Judicial: Three Cases
Just as concerning is the trio of cases in front of the Supreme Court this fall. Justices will decide whether sex discrimination in employment—prohibited by Title VII of the Civil Rights Act of 1964—should be expanded to include sexual orientation and gender identity. (Should a boss be able to fire an employee for being openly homosexual? Should a funeral home owner be able to fire a director because he now identifies and dresses as a woman?)
Reframing “sex” as “sexual orientation and gender identity” and banning hiring practices based on both would “have consequences for religious institutions of higher education ranging far beyond employment requirements,” states an amicus brief submitted by the CCCU. “Student housing standards would face new pressure. Affiliated clinics and hospitals could be compelled to provide religiously objectionable medical procedures. A religious university’s tax-exempt status could be challenged or revoked. Accreditation agencies could rely on Title VII as justification to disregard a university’s religious mission.”

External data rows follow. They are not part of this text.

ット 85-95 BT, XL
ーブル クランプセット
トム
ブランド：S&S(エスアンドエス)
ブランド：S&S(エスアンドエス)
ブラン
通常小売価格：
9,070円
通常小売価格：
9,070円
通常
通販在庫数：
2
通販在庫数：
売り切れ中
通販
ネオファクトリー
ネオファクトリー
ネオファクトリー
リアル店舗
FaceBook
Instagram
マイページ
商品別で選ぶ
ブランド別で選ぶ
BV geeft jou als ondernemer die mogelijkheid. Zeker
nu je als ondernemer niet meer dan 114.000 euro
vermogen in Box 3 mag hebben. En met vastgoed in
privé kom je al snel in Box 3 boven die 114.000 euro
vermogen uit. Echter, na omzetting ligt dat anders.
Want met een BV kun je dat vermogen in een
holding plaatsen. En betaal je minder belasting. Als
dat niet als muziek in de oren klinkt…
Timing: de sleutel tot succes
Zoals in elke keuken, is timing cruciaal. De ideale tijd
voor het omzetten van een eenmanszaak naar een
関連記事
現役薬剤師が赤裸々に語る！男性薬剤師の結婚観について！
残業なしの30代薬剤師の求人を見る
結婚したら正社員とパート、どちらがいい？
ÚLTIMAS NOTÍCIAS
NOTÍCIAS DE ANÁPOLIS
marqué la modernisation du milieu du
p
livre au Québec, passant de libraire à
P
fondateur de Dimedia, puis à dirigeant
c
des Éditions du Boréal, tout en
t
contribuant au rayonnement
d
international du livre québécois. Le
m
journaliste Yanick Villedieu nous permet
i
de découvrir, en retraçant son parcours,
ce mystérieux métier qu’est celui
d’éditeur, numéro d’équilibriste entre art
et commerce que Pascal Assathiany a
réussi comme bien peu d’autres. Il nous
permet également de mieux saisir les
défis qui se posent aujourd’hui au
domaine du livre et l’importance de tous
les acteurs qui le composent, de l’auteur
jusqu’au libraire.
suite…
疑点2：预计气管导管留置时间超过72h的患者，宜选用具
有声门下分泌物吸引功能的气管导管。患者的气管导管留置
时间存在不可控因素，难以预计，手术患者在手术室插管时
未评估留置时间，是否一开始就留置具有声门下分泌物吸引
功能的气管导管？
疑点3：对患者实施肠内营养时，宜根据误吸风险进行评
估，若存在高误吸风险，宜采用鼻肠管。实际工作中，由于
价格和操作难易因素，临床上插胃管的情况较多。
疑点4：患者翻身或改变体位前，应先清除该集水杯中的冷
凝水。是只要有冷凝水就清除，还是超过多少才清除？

The court heard oral arguments this month and will probably issue an opinion next June. Five of the nine justices are generally conservative, and Chief Justice John Roberts asked directly about religious exemptions.
However, the discussions didn’t make it clear which way the decision would go.
“The justices appeared to be closely divided on the merits,” Becket Fund for Religious Liberty senior counsel Luke Goodrich said. “It is hard to predict the outcome.”